Scrapped £11.8m tracing app was a waste of money, Labour claims
LABOUR HAS accused Ministers of wasting taxpayers’ money after spending almost £12m on its abandoned coronavirus tracing app.
The Government has ditched plans to develop its own NHSX app and instead is looking to software created by Apple and Google to build it, even though the inhouse app cost £11.8m to design and was piloted for weeks on the Isle of Wight.

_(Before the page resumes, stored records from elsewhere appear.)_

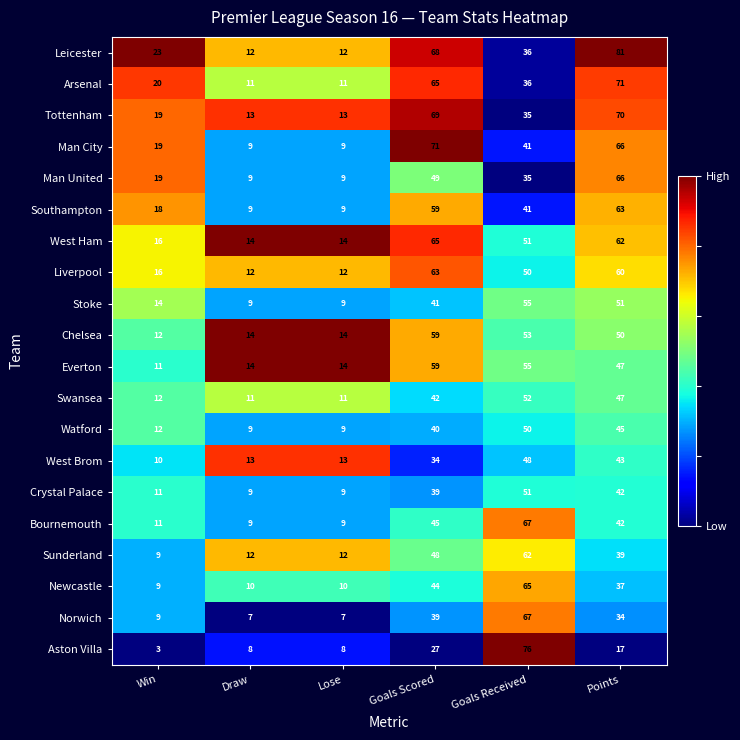

Which series has the widest spread of values?

Aston Villa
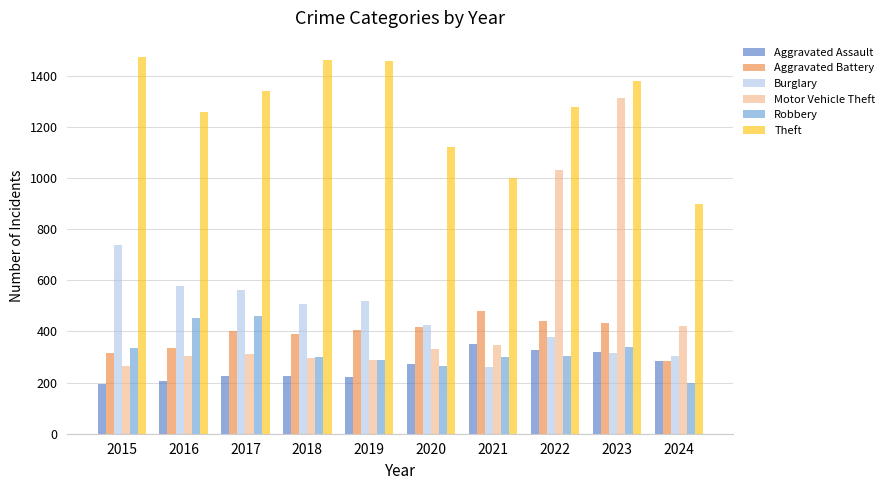

What is the average value of the Theft series?

1266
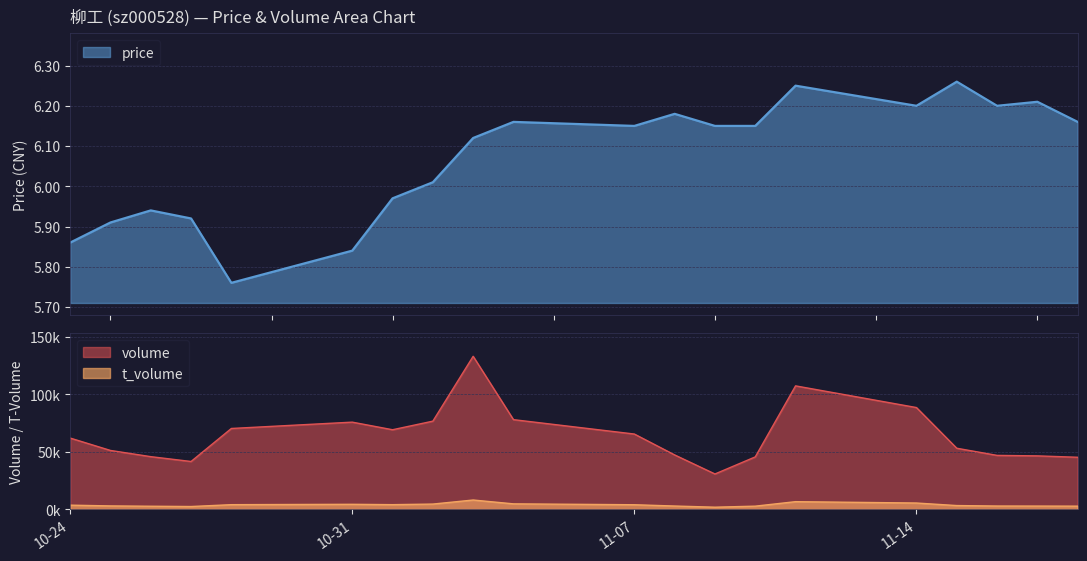

At which label is t_volume closest to 5009?

2022-11-04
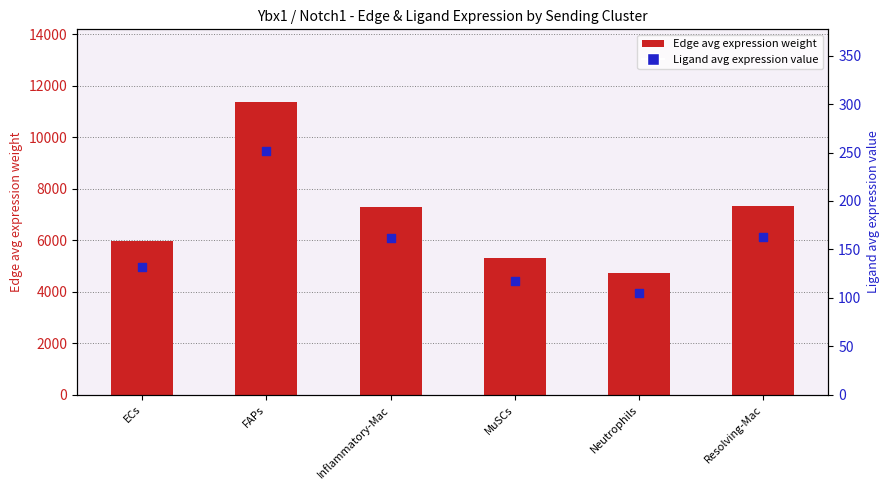

Which series has the largest total across all categories?

Edge average expression weight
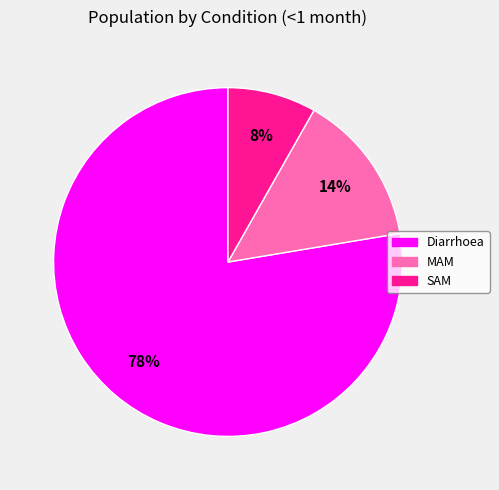

To the nearest percent, what is the combined percentage of Diarrhoea and MAM?

92%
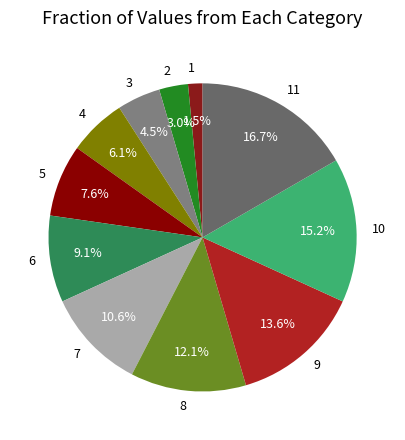

To the nearest percent, what percentage of the pie is 8?

12%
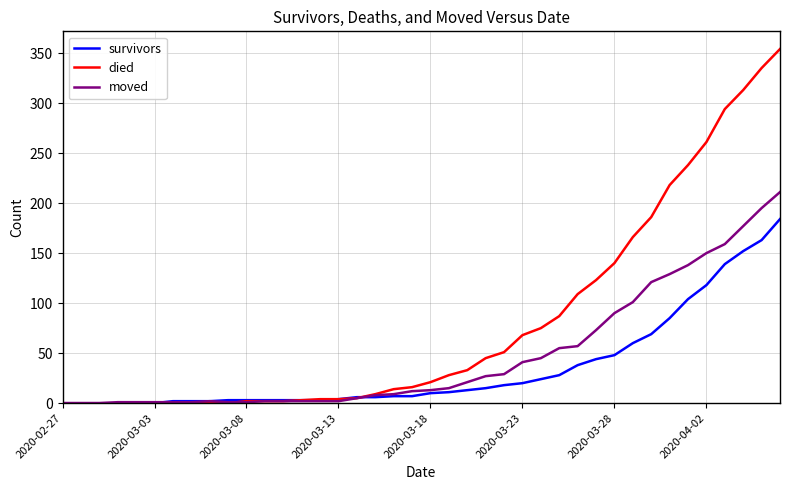

Which series has the largest total across all categories?

died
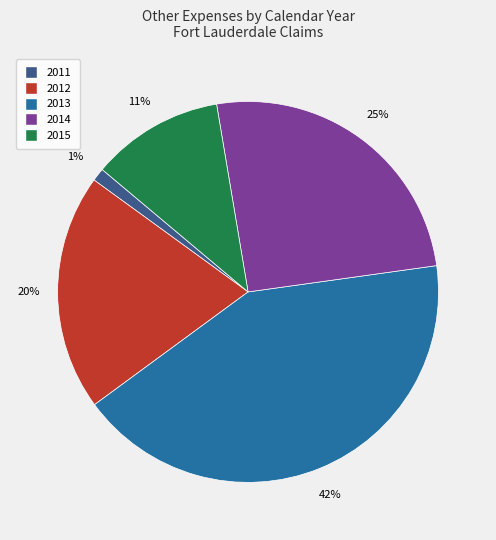

Does any single category account for the majority?

No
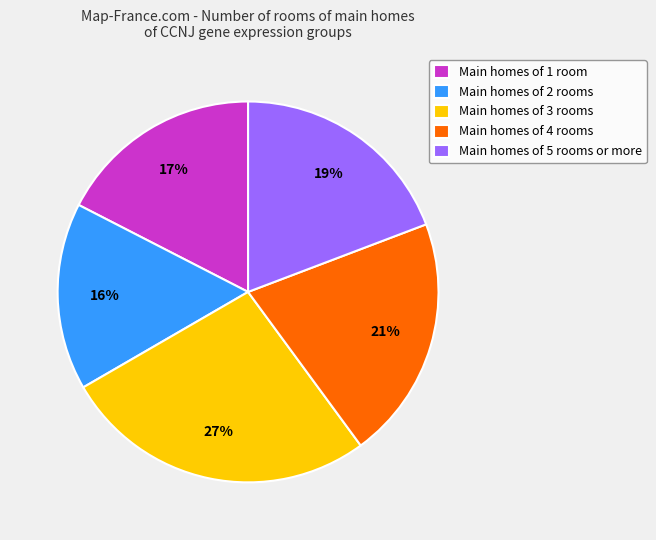

Does Main homes of 5 rooms or more represent more than half of the total?

No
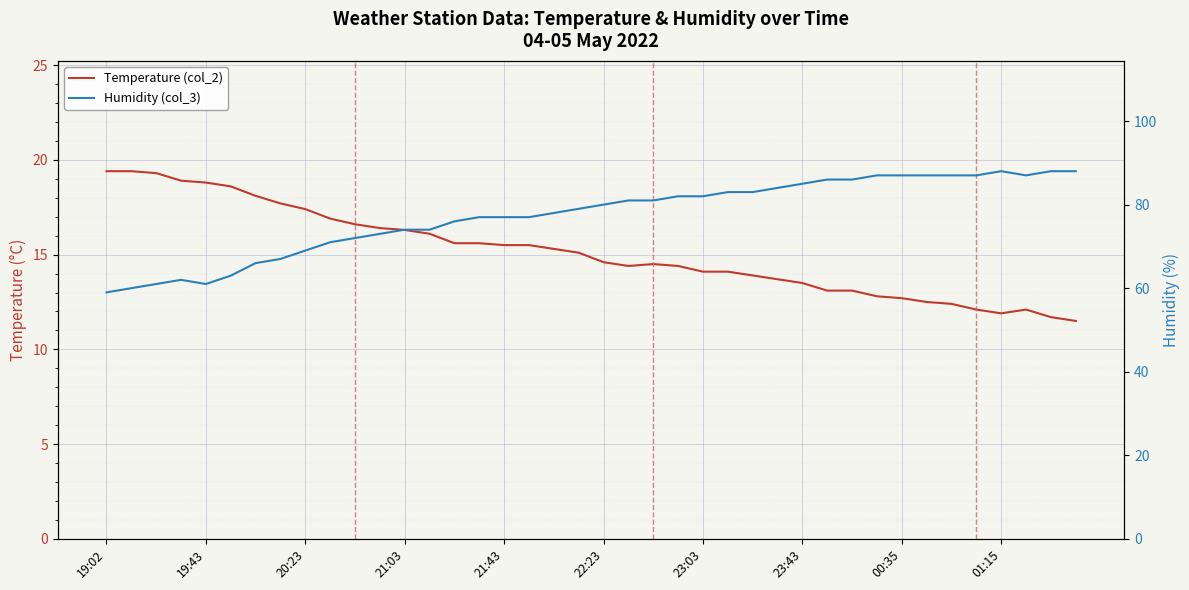

Count the number of categories in the chart.

40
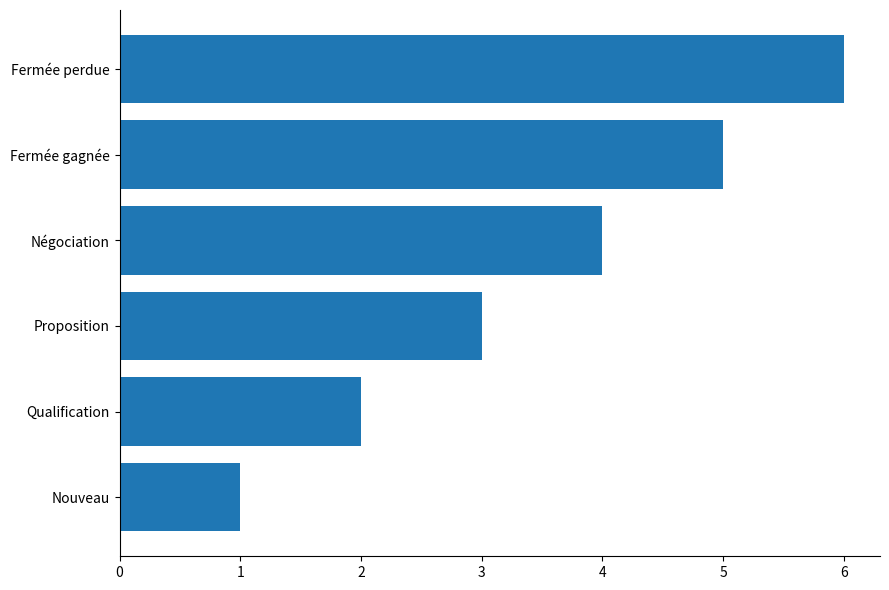

At which label is the value closest to 3?

Proposition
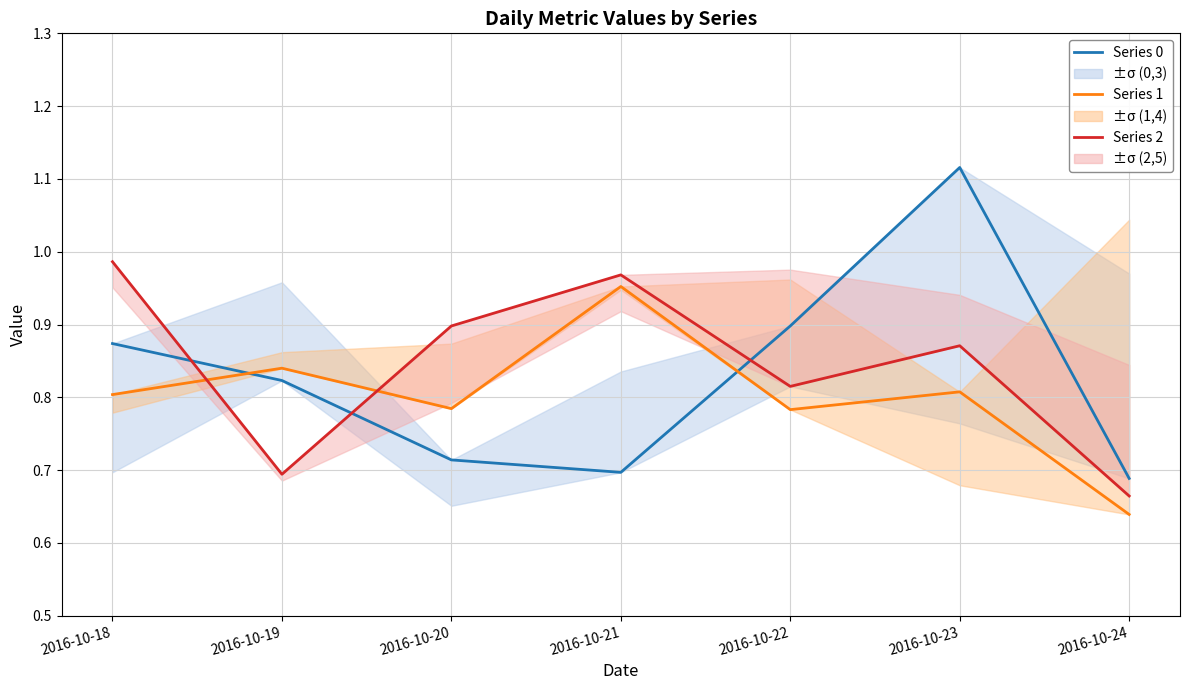

What is the difference between the maximum and second lowest values in the Series 1 series?

0.2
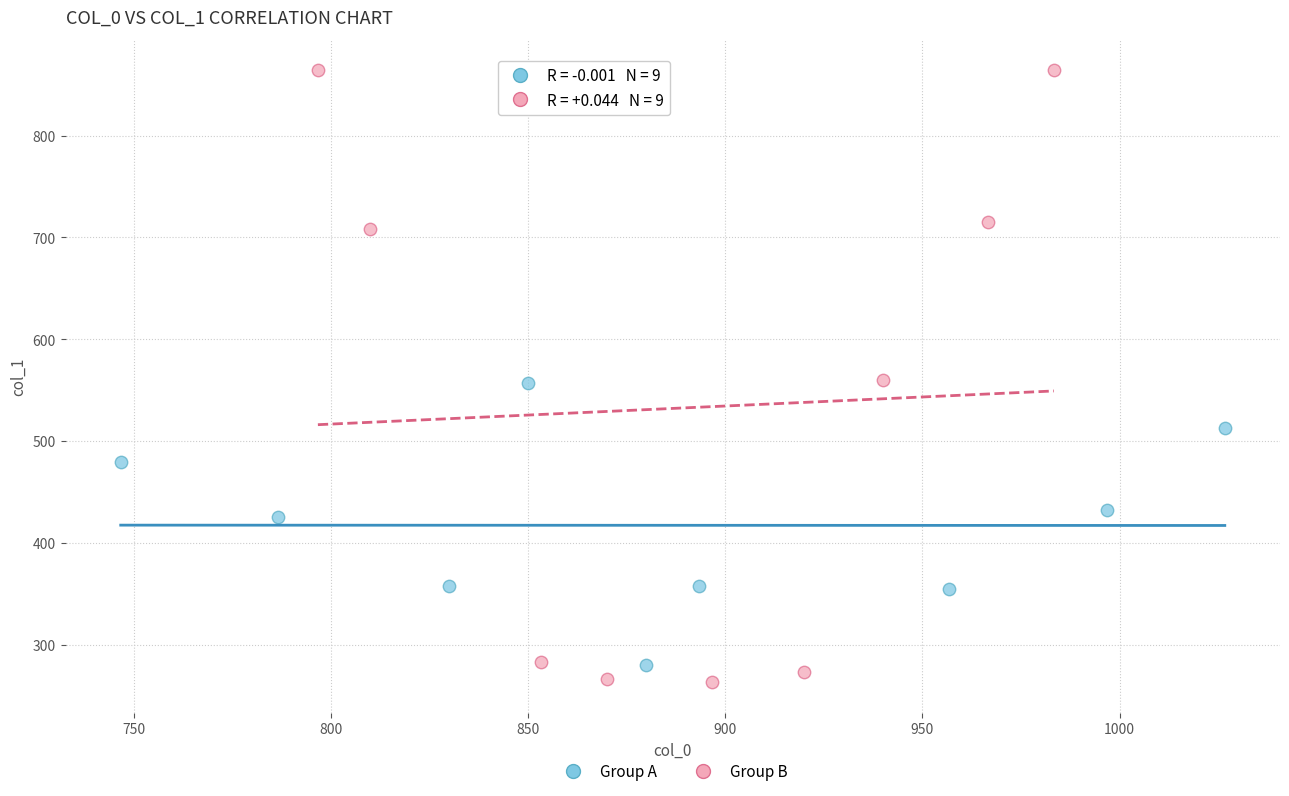

Which series has the largest Y range (max minus min)?

Group B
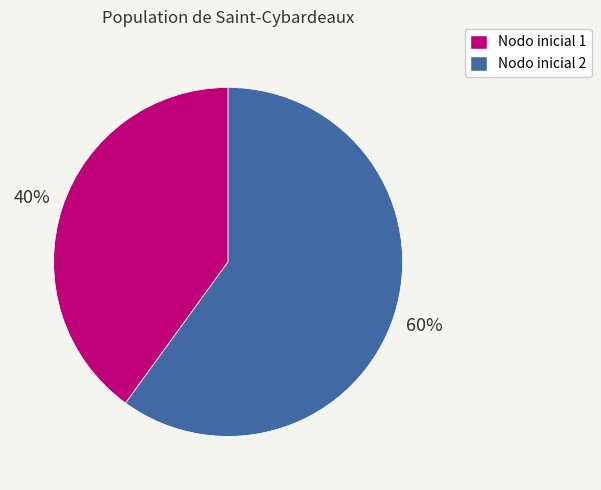

To the nearest percent, what is the difference between the largest and smallest slice percentages?

20%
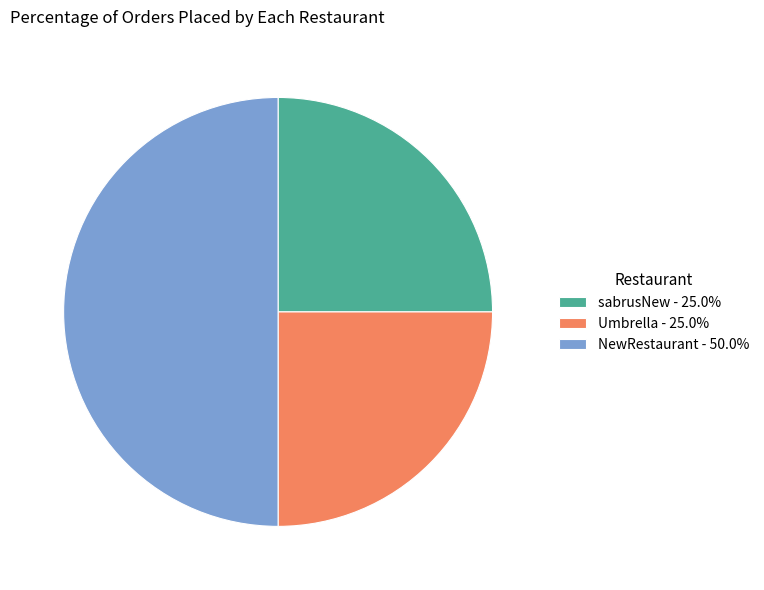

Does sabrusNew - 25.0% represent more than half of the total?

No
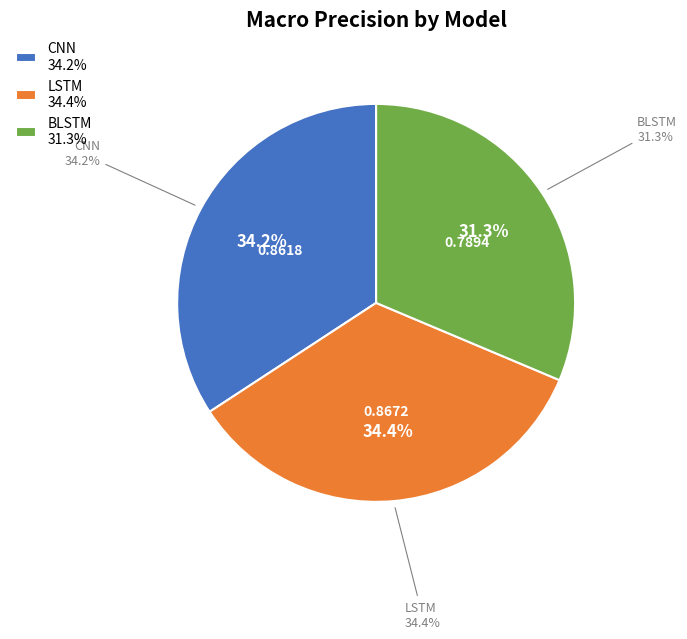

Which has a higher value, CNN or LSTM?

LSTM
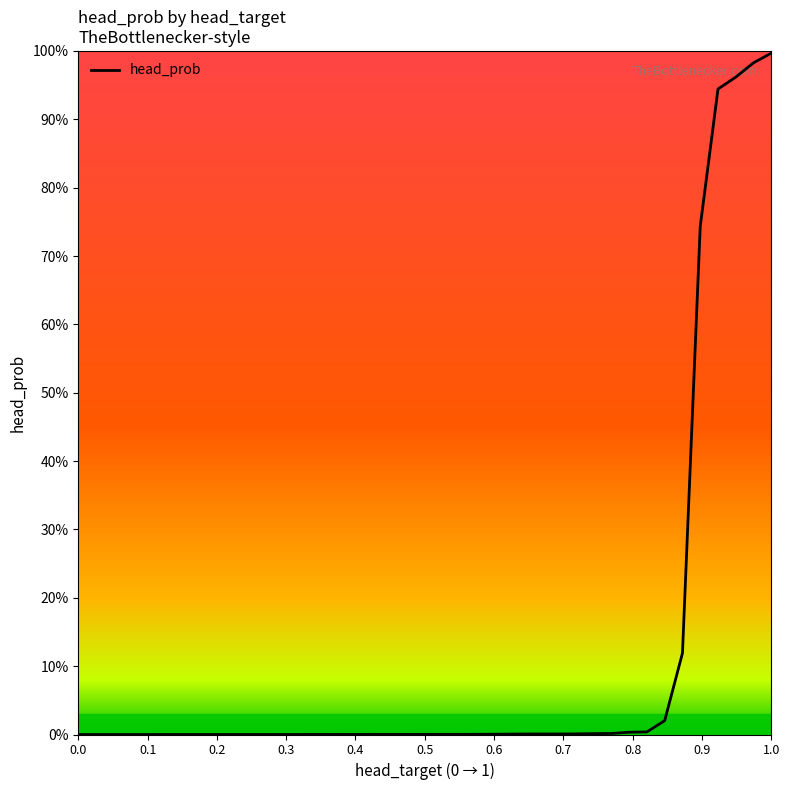

Does the chart have visible grid lines?

No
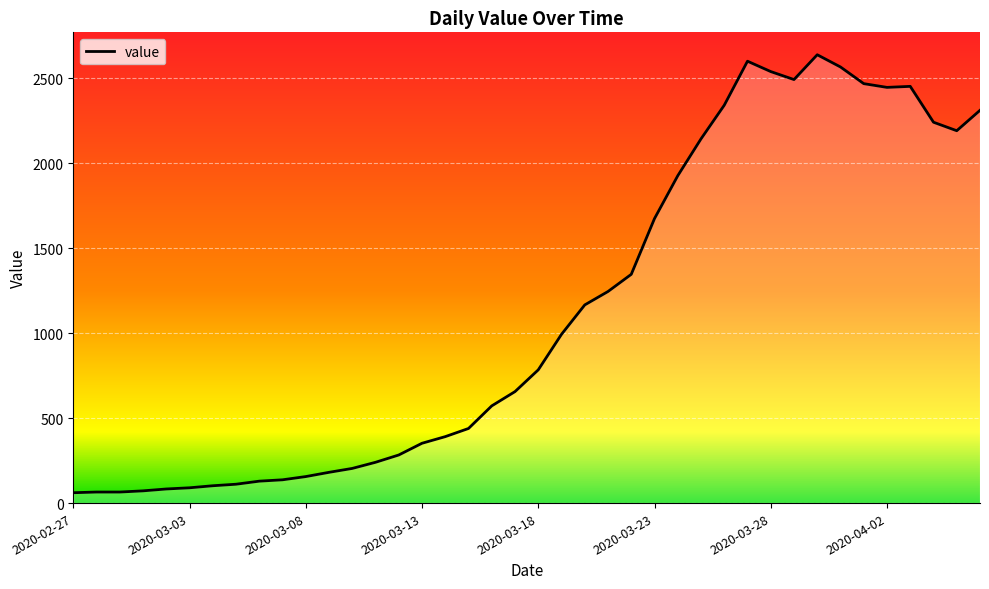

Does the chart display data point markers on the line(s)?

No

A spokesman for Labour leader Sir Keir Starmer told reporters that Ministers had adopted the incorrect approach. “The fact that £12m has been spent on an app which isn’t going to be launched is undoubtedly a waste of money.”
“What the Government should have been doing weeks ago is working with companies, looking at other international examples and trying to find a way – the fact that other countries have a nationwide app launched shows that this Government’s approach was wrong from the outset.”
A Department of Health spokesperson said: “We were absolutely right to invest in the Isle of Wight phase – it has provided us with valuable information that we will now use to build an app that is right for the British public.
“Our rigorous testing identified issues both with our app and the Google/Apple API, which did not estimate distance in the way we required.
“So if we had simply followed their approach we would be no further towards building a viable product.
“We are now working on a solution that brings together what we have learned as we develop a new version of an app to support the entire NHS Test and Trace service.”